The court also pointed out that if defendants believed that the plaintiffs’ expert neglected a critical piece of evidence, they were free to raise the issue at trial.
One Expert Win for Defendants…
The defendants did succeed in having one of plaintiffs’ experts excluded entirely, based in part on the argument that he was not qualified and therefore unreliable as to certain economic evidence. The expert, a law professor with expertise in antitrust law, was offered by plaintiffs to rebut the testimony of defendants’ experts, who were both economists.

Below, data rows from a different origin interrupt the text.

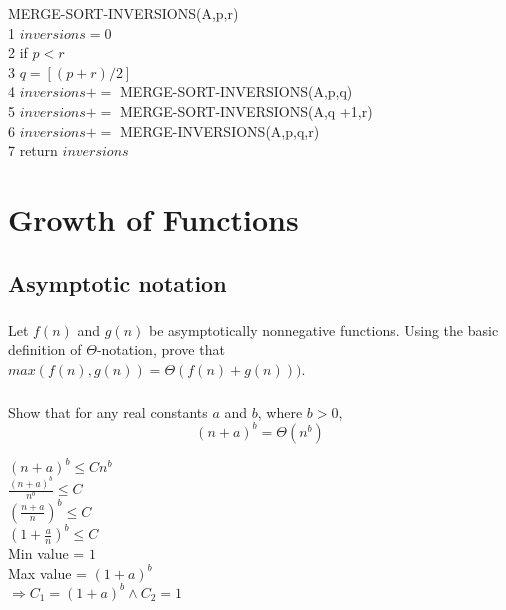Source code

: \documentclass[a4paper,12pt]{article}
\begin{document}
\begin{enumerate}
    MERGE-SORT-INVERSIONS(A,p,r)\\
    1 $inversions = 0$ \\
    2 if $p<r$ \\
    3 \hspace{0.5cm} $ q = [(p+r)/2]$ \\
    4 \hspace{0.5cm} $inversions +=$ MERGE-SORT-INVERSIONS(A,p,q) \\
    5 \hspace{0.5cm} $inversions +=$ MERGE-SORT-INVERSIONS(A,q +1,r) \\
    6 \hspace{0.5cm} $inversions +=$ MERGE-INVERSIONS(A,p,q,r) \\
    7 return $inversions$ \\
     \end{enumerate}
    
 \section{Growth of Functions}
  \subsection{Asymptotic notation}
   \subsubsection{} Let $f(n)$ and $g(n)$ be asymptotically nonnegative functions.
   Using the basic definition of $\Theta$-notation, prove that $max(f(n),g(n))=\Theta(f(n)+g(n)))$.
   
   \subsubsection{} Show that for any real constants $a$ and $b$,
   where $b>0$, $$(n+a)^b = \Theta(n^b)$$
   
   \begin{center}
   $(n+a)^b \leq Cn^b$ \\
   $\frac{(n+a)^b}{n^b} \leq C$ \\
   $(\frac{n+a}{n})^b \leq C$ \\
   $(1 + \frac{a}{n})^b \leq C$ \\
   Min value = $1$ \\
   Max value = $(1 + a)^b$ \\
   $\Rightarrow C_{1} = (1+a)^b \wedge C_{2} = 1$
   
   \end{center}
\end{document}

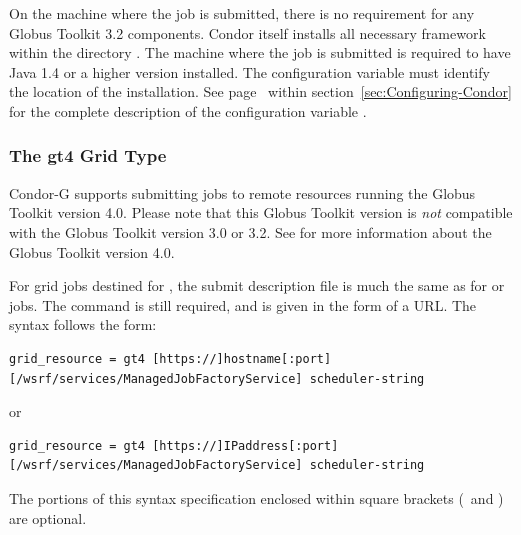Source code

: 
On the machine where the job is submitted,
there is no requirement for any Globus Toolkit 3.2 components.
Condor itself installs all necessary framework within the directory 
.
The machine where the job is submitted
is required to
have Java 1.4 or a higher version installed.
The configuration variable 
must identify the location of the installation.
See page~\pageref{param:Java} within
section~\ref{sec:Configuring-Condor}
for the complete description of the configuration variable .


\subsubsection{\label{sec:Using-gt4}The gt4 Grid Type}

Condor-G supports submitting jobs to remote resources running
the Globus Toolkit version 4.0.
Please note that this Globus Toolkit version
is \emph{not} compatible with the Globus Toolkit version 3.0 or 3.2.
See
for more information about the Globus Toolkit version 4.0.

For grid jobs destined for ,
the submit description file is much the same as for
 or  jobs.
The  command is still required,
and is given in the form of a URL. 
The syntax follows the form:
\footnotesize
\begin{verbatim}
grid_resource = gt4 [https://]hostname[:port][/wsrf/services/ManagedJobFactoryService] scheduler-string
\end{verbatim}
\normalsize

or
\footnotesize
\begin{verbatim}
grid_resource = gt4 [https://]IPaddress[:port][/wsrf/services/ManagedJobFactoryService] scheduler-string
\end{verbatim}
\normalsize
The portions of this syntax specification enclosed within
square brackets (\Lbr\ and \Rbr) are optional.

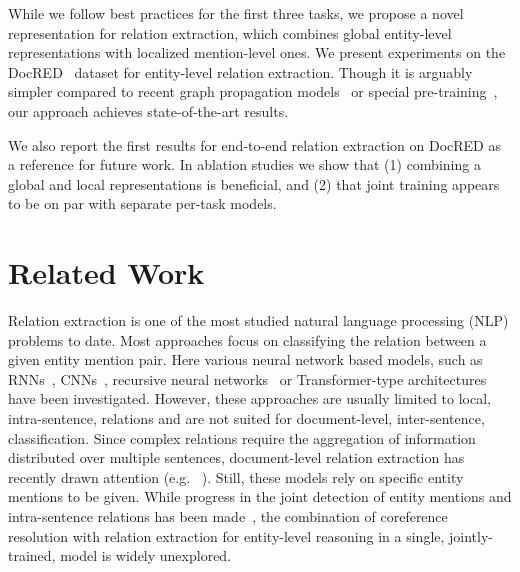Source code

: \documentclass[11pt,a4paper]{article}
\begin{document}
While we follow best practices for the first three tasks, we propose a novel representation for relation extraction, which combines global entity-level representations with localized mention-level ones. 
We present experiments on the DocRED~\cite{yao:2019:docred} dataset for entity-level relation extraction. Though it is arguably simpler compared to recent graph propagation models~\cite{nan:2020:bert_lsr} or special pre-training~\cite{ye:2020:coref_bert}, our approach achieves state-of-the-art results. 
 
We also report the first results for end-to-end relation extraction on DocRED as a reference for future work. In ablation studies we show that (1) combining a global and local representations is beneficial, and (2) that joint training appears to be on par with separate per-task models.

\section{Related Work}
Relation extraction is one of the most studied natural language processing (NLP) problems to date. Most approaches focus on classifying the relation between a given entity mention pair. Here various neural network based models, such as RNNs~\cite{zhang:2015:rel_pos}, CNNs~\cite{zeng:2014:rel_cnn}, recursive neural networks~\cite{socher:2012:mv_rnn} or Transformer-type architectures~\cite{wu:2019:semeval_bert} have been investigated. However, these approaches are usually limited to local, intra-sentence, relations and are not suited for document-level, inter-sentence, classification. Since complex relations require the aggregation of information distributed over multiple sentences, document-level relation extraction has recently drawn attention (e.g. ~\citealt{quirk:2017:distant_intra_sentence_re,verga:2018:multi_instance,gupta:2019:intra_inter_re,yao:2019:docred}). Still, these models rely on specific entity mentions to be given. While progress in the joint detection of entity mentions and intra-sentence relations has been made~\cite{gupta:2016:table_filling, bekoulis:2018:multi_head, luan:2018:scierc}, the combination of coreference resolution with relation extraction for entity-level reasoning in a single, jointly-trained, model is widely unexplored. 
\end{document}
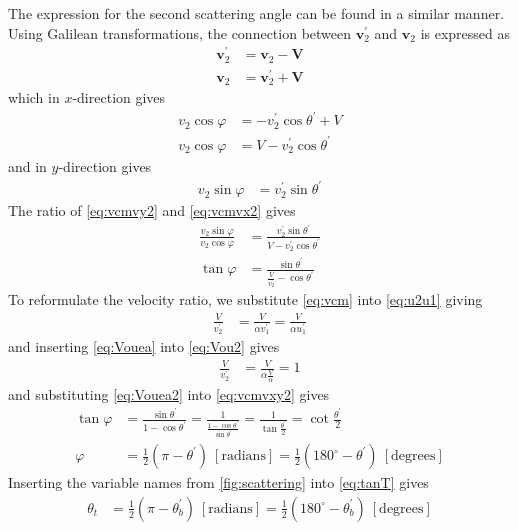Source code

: \documentclass[twoside,english]{uiofysmaster/uiofysmaster}
\let\orgautoref\autoref
\renewcommand{\autoref}
        {%
		 \def\sectionautorefname{Section}%
		 \def\subsectionautorefname{Section}%
		 \def\subsubsectionautorefname{Section}%
		 \def\chapterautorefname{Chapter}%
          \orgautoref}
\begin{document}
\begin{appendices}
The expression for the second scattering angle can be found in a similar manner. 
Using Galilean transformations, the connection between $\boldsymbol{v}_2^{'}$ and $\boldsymbol{v}_2$ is expressed as
\begin{align}\label{eq:vcmv2}
	\boldsymbol{v}_2^{'} &= \boldsymbol{v}_2 - \boldsymbol{V} \nonumber\\
	\boldsymbol{v}_2 &= \boldsymbol{v}_2^{'} + \boldsymbol{V}
\end{align}
which in $x$-direction gives
\begin{align}\label{eq:vcmvx2}
	v_2 \cos \varphi &= -v_2^{'} \cos \theta^{'} + V \nonumber\\
	v_2 \cos \varphi &= V - v_2^{'} \cos \theta^{'}
\end{align}
and in $y$-direction gives
\begin{align}\label{eq:vcmvy2}
	v_2 \sin \varphi &= v_2^{'} \sin \theta^{'}
\end{align}
The ratio of \autoref{eq:vcmvy2} and \autoref{eq:vcmvx2} gives
\begin{align}\label{eq:vcmvxy2}
	\frac{v_2 \sin \varphi}{v_2 \cos \varphi} &= \frac{v_2^{'} \sin \theta^{'}}{V - v_2^{'} \cos \theta^{'}} \nonumber\\
	\tan \varphi &= \frac{\sin \theta^{'}}{\frac{V}{v_2^{'}} - \cos \theta^{'}}
\end{align}
To reformulate the velocity ratio, we substitute \autoref{eq:vcm} into \autoref{eq:u2u1} giving 
\begin{align}\label{eq:Vou2}
	\frac{V}{v_2^{'}} &= \frac{V}{\alpha v_1^{'}} = \frac{V}{\alpha u_1^{'}}
\end{align}
and inserting \autoref{eq:Vouea} into \autoref{eq:Vou2} gives
\begin{align}\label{eq:Vouea2}
	\frac{V}{v_2^{'}} &= \frac{V}{\alpha \frac{V}{\alpha}} = 1
\end{align}
and substituting \autoref{eq:Vouea2} into \autoref{eq:vcmvxy2} gives
\begin{align}\label{eq:tanT}
	\tan \varphi &= \frac{\sin \theta^{'}}{1 - \cos \theta^{'}} = \frac{1}{\frac{1 - \cos \theta^{'}}{\sin \theta^{'}}} = \frac{1}{\tan \frac{\theta^{'}}{2}} = \cot \frac{\theta^{'}}{2} \nonumber\\
	\varphi &= \tfrac{1}{2} (\pi - \theta^{'}) ~[ \text{radians} ] = \tfrac{1}{2} (180^\circ - \theta^{'}) ~[ \text{degrees} ]
\end{align}
Inserting the variable names from \autoref{fig:scattering} into \autoref{eq:tanT} gives
\begin{align}\label{eq:tanTgen}
	\theta_t &= \tfrac{1}{2} (\pi - \theta_b^{'}) ~[ \text{radians} ] = \tfrac{1}{2} (180^\circ - \theta_b^{'}) ~[ \text{degrees} ]
\end{align}



\end{appendices}
\end{document}
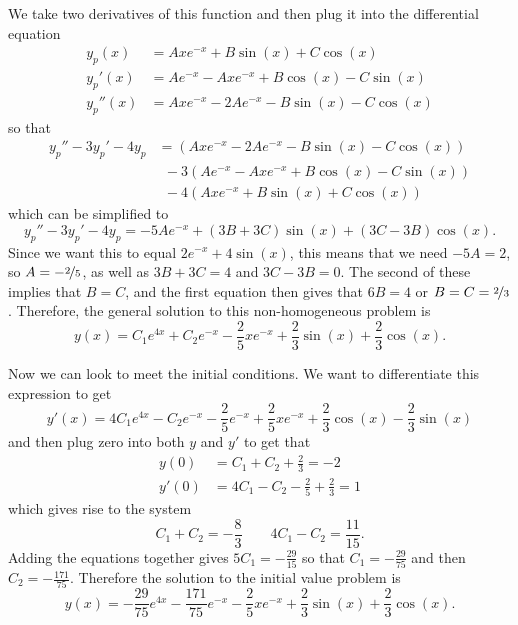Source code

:\begin{exampleSol}
We take two derivatives of this function and then plug it into the differential equation
\begin{equation*}
\begin{split}
y_p(x) &= Axe^{-x} + B\sin(x) + C\cos(x) \\
y_p'(x) &= Ae^{-x} - Axe^{-x} + B\cos(x) - C\sin(x) \\
y_p''(x) &= Axe^{-x} - 2Ae^{-x} - B\sin(x) - C\cos(x)
\end{split}
\end{equation*}
so that 
\begin{equation*}
\begin{split}
y_p'' - 3y_p' - 4y_p &= (Axe^{-x} - 2Ae^{-x} - B\sin(x) - C\cos(x))\\
&\ \ - 3(Ae^{-x} - Axe^{-x} + B\cos(x) - C\sin(x))\\
& \ \  - 4(Axe^{-x} + B\sin(x) + C\cos(x))
\end{split}
\end{equation*}
which can be simplified to
\begin{equation*}
y_p'' - 3y_p' - 4y_p = -5Ae^{-x} + (3B + 3C)\sin(x) + (3C - 3B)\cos(x).
\end{equation*}
Since we want this to equal $2e^{-x} + 4\sin(x)$, this means that we need $-5A = 2$, so $A = -\nicefrac{2}{5}$, as well as $3B + 3C = 4$ and $3C - 3B = 0$. The second of these implies that $B = C$, and the first equation then gives that $6B = 4$ or $B = C = \nicefrac{2}{3}$. Therefore, the general solution to this non-homogeneous problem is
\begin{equation*}
y(x) = C_1e^{4x} + C_2e^{-x} - \frac{2}{5}xe^{-x} + \frac{2}{3}\sin(x) + \frac{2}{3}\cos(x).
\end{equation*}

Now we can look to meet the initial conditions. We want to differentiate this expression to get
\begin{equation*}
y'(x) = 4C_1e^{4x} - C_2e^{-x} - \frac{2}{5}e^{-x} + \frac{2}{5}xe^{-x} + \frac{2}{3}\cos(x) - \frac{2}{3}\sin(x)
\end{equation*}
and then plug zero into both $y$ and $y'$ to get that
\begin{equation*}
\begin{split}
y(0) &= C_1 + C_2 + \frac{2}{3} = -2 \\
y'(0) &= 4C_1 - C_2 - \frac{2}{5} + \frac{2}{3} = 1
\end{split}
\end{equation*}
which gives rise to the system
\begin{equation*}
C_1 + C_2 = -\frac{8}{3} \qquad 4C_1 - C_2 = \frac{11}{15}.
\end{equation*}
Adding the equations together gives $5C_1 = - \frac{29}{15}$ so that $C_1 = -\frac{29}{75}$ and then $C_2 = -\frac{171}{75}$. Therefore the solution to the initial value problem is
\begin{equation*}
y(x) = -\frac{29}{75}e^{4x} - \frac{171}{75}e^{-x} - \frac{2}{5}xe^{-x} + \frac{2}{3}\sin(x) + \frac{2}{3}\cos(x).
\end{equation*}
\end{exampleSol}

Finding a distinction between a law professor and an economist, the court found that the rebuttal of economists was outside the expert’s competence as a law professor – despite his recognized expertise in the area of antitrust law – and would not assist the jury. The court also concluded that, under FRE 403, the professor’s status had the potential to mislead rather than enlighten the jury when giving an economic opinion, and excluded it.
The full citation to the opinion, which is full of nuggets and in-depth court analysis regarding expert witness challenges in the context of antitrust actions, is In Re: Titanium Dioxide Antitrust Litigation, 1:10-cv-00318 (D. Md., May 1, 2013).
Do you agree with the court’s rulings?